We first went through the data processing process for Kakaotalk open dataset of AIHUB. Kakaotalk open dataset is provided in the from of JSON file, and we extracted 100,000 ‘personal and relationship’ conversations. As a result, about 170,000-length strings could be collected, and we classified all words according to partitions using Okt morphological analyzer of KoNLPy. Table 2 shows examples of words that are used a lot for each part. We thought that the parts of table 2 among the various parts had meaning in the conversation flow, and in this classification, we chose the appropriate words according to MBTI type. We tried to pick words based on our own standards. Table 3 shows the words selected through this process. People with MBTI type E like to meet people, so we thought they would use the words ‘let’s’ or ‘with’ more that people with MBTI type I. Similarly, we thought that people with MBTI type N would use words that express imagination such as ‘if’, ‘it would be’ more than people with MBTI type S. People with MBTI type F are known to be good at feeling emotional, so they would use words that express empathy such as ‘wow’, ‘ouch’ more than people with MBTI type T. Finally, people with MBTI type J would use words that express planning such as ‘tomorrow’, ‘planning’, ‘promise’ more than people with MBTI type P.

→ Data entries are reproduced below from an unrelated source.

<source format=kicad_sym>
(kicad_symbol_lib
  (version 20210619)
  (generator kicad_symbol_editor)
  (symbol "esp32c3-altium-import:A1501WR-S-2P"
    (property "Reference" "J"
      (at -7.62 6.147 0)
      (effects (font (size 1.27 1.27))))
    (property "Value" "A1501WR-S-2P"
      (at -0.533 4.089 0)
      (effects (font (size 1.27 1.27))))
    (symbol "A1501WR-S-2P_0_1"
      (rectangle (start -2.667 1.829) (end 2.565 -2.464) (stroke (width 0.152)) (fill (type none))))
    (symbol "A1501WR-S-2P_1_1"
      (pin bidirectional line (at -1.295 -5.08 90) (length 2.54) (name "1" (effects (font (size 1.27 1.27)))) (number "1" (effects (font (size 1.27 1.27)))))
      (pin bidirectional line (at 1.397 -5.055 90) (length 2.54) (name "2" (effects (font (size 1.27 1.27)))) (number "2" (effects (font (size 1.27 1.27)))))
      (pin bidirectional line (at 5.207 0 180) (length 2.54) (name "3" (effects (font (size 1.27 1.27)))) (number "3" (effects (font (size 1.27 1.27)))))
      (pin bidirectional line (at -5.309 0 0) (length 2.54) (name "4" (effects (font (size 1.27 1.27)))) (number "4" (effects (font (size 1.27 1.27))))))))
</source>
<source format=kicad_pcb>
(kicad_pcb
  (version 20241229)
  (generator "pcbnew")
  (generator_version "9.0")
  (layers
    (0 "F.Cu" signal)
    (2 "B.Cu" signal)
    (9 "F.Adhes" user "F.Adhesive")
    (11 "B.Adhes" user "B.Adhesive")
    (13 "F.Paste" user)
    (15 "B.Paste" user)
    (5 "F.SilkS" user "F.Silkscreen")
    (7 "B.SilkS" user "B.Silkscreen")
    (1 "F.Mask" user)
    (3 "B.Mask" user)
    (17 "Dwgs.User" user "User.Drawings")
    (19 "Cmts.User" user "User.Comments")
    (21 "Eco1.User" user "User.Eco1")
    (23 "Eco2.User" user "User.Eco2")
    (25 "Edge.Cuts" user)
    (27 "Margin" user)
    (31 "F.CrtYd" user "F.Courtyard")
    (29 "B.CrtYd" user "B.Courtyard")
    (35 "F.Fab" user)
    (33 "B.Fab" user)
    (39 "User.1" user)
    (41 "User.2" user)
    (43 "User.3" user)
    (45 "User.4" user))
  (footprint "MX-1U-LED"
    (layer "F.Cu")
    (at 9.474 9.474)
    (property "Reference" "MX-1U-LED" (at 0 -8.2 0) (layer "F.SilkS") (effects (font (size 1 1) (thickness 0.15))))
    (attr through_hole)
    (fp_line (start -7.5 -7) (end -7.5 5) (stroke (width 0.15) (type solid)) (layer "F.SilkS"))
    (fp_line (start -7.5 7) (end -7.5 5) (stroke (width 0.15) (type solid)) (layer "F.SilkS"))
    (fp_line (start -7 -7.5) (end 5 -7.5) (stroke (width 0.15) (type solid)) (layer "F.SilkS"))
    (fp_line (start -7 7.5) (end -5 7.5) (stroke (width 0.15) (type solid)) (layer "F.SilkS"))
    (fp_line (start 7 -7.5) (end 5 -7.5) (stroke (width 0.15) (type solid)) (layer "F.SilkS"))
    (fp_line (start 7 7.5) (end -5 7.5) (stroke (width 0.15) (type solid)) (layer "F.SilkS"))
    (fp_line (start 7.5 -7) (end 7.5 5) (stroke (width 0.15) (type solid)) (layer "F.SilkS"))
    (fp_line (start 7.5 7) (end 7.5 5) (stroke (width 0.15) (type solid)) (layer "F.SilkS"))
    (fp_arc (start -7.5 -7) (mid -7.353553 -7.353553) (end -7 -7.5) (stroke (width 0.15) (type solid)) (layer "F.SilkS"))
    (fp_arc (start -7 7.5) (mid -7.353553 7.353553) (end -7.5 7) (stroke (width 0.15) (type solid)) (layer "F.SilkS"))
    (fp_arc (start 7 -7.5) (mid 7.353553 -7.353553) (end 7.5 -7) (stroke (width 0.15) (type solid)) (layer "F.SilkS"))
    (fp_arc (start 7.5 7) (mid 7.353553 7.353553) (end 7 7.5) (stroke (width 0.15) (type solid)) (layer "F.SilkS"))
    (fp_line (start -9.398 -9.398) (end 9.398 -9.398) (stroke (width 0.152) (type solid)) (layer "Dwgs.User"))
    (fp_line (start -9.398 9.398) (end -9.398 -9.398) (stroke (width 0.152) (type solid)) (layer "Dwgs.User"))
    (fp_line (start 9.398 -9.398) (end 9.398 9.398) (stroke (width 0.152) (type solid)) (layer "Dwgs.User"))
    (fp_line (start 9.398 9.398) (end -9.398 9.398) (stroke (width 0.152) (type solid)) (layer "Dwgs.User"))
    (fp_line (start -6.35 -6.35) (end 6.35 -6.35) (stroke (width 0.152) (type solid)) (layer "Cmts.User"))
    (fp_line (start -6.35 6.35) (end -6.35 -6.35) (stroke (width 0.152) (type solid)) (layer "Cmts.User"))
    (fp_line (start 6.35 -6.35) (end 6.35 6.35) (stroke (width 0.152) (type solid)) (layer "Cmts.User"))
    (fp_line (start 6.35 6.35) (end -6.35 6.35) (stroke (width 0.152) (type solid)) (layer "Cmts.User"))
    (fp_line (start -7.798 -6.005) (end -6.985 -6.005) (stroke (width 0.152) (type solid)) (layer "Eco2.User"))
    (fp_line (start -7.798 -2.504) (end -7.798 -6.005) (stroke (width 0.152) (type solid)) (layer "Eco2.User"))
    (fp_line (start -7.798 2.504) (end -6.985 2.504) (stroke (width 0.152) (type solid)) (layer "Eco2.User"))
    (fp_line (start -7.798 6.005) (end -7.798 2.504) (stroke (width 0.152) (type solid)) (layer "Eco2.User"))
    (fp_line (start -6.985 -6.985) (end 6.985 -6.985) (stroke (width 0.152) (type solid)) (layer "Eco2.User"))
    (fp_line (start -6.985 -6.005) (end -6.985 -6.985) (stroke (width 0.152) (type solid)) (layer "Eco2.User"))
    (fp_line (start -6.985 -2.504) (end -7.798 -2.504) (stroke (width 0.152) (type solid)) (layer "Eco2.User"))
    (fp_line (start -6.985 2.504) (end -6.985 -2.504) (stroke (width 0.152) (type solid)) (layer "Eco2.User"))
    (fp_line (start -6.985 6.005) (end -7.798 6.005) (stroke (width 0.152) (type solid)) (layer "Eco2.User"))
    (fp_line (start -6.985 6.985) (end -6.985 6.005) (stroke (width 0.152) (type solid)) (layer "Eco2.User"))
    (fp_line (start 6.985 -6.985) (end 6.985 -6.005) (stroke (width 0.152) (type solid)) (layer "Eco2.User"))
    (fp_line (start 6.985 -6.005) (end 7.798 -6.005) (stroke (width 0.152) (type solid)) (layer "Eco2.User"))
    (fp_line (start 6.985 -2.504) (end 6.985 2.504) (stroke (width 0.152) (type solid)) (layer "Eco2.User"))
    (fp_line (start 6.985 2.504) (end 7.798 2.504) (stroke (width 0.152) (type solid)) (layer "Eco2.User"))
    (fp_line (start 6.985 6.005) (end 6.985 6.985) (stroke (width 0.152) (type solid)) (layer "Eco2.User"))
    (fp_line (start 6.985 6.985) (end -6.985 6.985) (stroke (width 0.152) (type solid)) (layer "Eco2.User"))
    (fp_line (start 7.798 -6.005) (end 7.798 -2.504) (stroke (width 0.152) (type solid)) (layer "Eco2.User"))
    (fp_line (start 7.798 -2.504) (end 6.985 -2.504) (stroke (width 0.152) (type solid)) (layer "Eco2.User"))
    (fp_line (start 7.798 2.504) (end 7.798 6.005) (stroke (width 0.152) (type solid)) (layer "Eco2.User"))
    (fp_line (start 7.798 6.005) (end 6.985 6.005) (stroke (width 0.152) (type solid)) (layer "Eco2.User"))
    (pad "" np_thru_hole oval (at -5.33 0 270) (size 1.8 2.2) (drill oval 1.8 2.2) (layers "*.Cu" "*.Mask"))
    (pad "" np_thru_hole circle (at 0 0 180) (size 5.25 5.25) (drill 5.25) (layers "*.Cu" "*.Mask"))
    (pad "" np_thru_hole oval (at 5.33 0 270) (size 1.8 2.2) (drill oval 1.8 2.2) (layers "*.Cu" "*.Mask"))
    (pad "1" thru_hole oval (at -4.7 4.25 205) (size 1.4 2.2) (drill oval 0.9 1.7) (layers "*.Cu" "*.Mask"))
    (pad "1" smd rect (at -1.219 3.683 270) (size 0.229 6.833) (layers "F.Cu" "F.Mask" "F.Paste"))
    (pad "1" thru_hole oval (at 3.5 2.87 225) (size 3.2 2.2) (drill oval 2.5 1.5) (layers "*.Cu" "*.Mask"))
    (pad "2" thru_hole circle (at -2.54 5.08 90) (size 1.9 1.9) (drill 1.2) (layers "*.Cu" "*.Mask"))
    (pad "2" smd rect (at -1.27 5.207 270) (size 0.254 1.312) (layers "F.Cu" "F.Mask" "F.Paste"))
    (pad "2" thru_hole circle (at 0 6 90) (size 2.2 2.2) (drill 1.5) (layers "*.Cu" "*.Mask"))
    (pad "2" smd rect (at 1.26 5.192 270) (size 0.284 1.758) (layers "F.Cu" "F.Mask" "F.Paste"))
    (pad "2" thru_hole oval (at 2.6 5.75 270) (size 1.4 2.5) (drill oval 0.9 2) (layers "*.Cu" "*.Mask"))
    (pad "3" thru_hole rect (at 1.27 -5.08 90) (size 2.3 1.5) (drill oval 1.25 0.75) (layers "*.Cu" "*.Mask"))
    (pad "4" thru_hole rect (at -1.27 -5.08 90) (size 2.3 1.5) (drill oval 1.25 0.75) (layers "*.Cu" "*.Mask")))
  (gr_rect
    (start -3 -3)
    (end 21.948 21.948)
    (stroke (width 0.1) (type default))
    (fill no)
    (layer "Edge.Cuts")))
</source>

Secondly, we went through the data processing process for our personal Kakaotalk dataset. Kakaotalk provides our conversation as a txt file. This file shows who said what and when, and we extracted only the names of people and conversations. We converted this file in to CSV file, and we tagged each person’s words and parts using Okt morphological analyzer of KoNLPy and regular expression.
By each axis of MBTI, we tried to count the number of morphemes which is in the category, and also appeared in the chatting text. Then we scored the user’s MBTI of each axis, by calculating the ratio of the count number to other user’s number. We implemented a user DB that stores all user’s score, and tried to update a user’s MBTI score on each comparison.
Since we are redeeming the original method of getting MBTI type, which is by answering questions, we did not set up a desired or pre- determined output. However, we thought that the more chat datasets we score, the more accurate MBTI type we get. Therefore, we increased dataset number for a certain limit, which is 3 per user.
We tried to show the predicted MBTI of users. By making assumption that if ‘E score’ of the user exceeds 50, then the user is ‘E’ type. Otherwise, the user is ‘I’ type. we applied the same standard for each axis of MBTI, and showed the result.
There were some limitations of our work, which was that we could not get Kakakotalk dataset from other people, which are private, that the accuracy of the other people could not improve much further from just using the chat messages of our own. If we can get datasets from others, we are able to make large network of users, and update the score using chat messages of each other. Also, we could improve our scoring algorithm based on the given network and data, such as using previous MBTI type score while on scoring process, for optimization.